“Perubahan iklim menjadi salah satu faktor penyebab. Data historis monkeypox menunjukkan bahwa wabah biasanya terjadi selama musim gugur sebagai akibat dari peningkatan curah hujan yang mengakibatkan banjir serta penggundulan hutan, baik faktor pendorong hewan, inang reservoir potensial, ke populasi manusia dan tempat tinggal, dan tidak adanya pengawasan aktif untuk cacar monyet,” jelas jurnal tersebut.
Jurnal tersebut mengatakan wabah cacar monyet yang sedang berlangsung di negara-negara non-endemik kemungkinan merupakan konsekuensi dari kegagalan untuk membatasi penyebaran penyakit di daerah endemik Afrika meskipun wabah terus-menerus selama beberapa dekade. Monkeypox virus (MPXV), virus DNA, merupakan penyebab penyakit zoonosis yang dikenal sebagai monkeypox dan dikelompokkan menjadi dua clade genetik, yaitu clade Afrika Barat (WA) dan clade Congo Basin (CB).

## TUGAS YANG DIKERJAKAN
(1) Jawablah pertanyaan berikut berdasarkan teks tentang cacar monyet.
(a) Pada musim apa wabah monkeypox biasanya terjadi menurut data historis?
(b) Termasuk jenis virus apakah monkeypox virus (MPXV)?
(c) Apa nama dua clade genetik tempat MPXV dikelompokkan?
(2) Tuliskan kembali secara persis bagian teks tentang cacar monyet mulai dari "Jurnal tersebut mengatakan" sampai dengan "Congo Basin (CB).".

## KUTIPAN KUMPULAN DATA

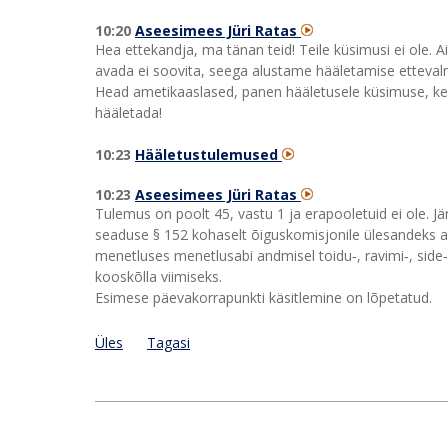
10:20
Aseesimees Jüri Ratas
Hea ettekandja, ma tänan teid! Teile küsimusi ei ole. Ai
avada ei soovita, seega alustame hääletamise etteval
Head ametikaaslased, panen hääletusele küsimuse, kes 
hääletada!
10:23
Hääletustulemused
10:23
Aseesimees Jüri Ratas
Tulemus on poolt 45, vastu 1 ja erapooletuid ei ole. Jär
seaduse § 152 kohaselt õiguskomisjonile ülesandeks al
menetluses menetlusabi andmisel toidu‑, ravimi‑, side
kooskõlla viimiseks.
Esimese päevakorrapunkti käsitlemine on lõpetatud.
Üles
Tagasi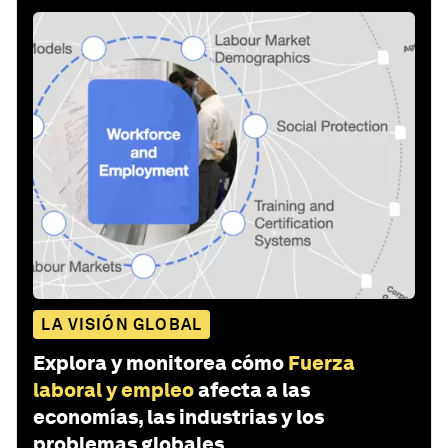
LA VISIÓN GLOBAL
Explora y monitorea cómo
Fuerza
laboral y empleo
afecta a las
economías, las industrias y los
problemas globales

## JAWABAN PER NOMOR
(1)
(a) Musim gugur.
(b) Virus DNA.
(c) Clade Afrika Barat (WA) dan clade Congo Basin (CB).

(2)
Jurnal tersebut mengatakan wabah cacar monyet yang sedang berlangsung di negara-negara non-endemik kemungkinan merupakan konsekuensi dari kegagalan untuk membatasi penyebaran penyakit di daerah endemik Afrika meskipun wabah terus-menerus selama beberapa dekade. Monkeypox virus (MPXV), virus DNA, merupakan penyebab penyakit zoonosis yang dikenal sebagai monkeypox dan dikelompokkan menjadi dua clade genetik, yaitu clade Afrika Barat (WA) dan clade Congo Basin (CB).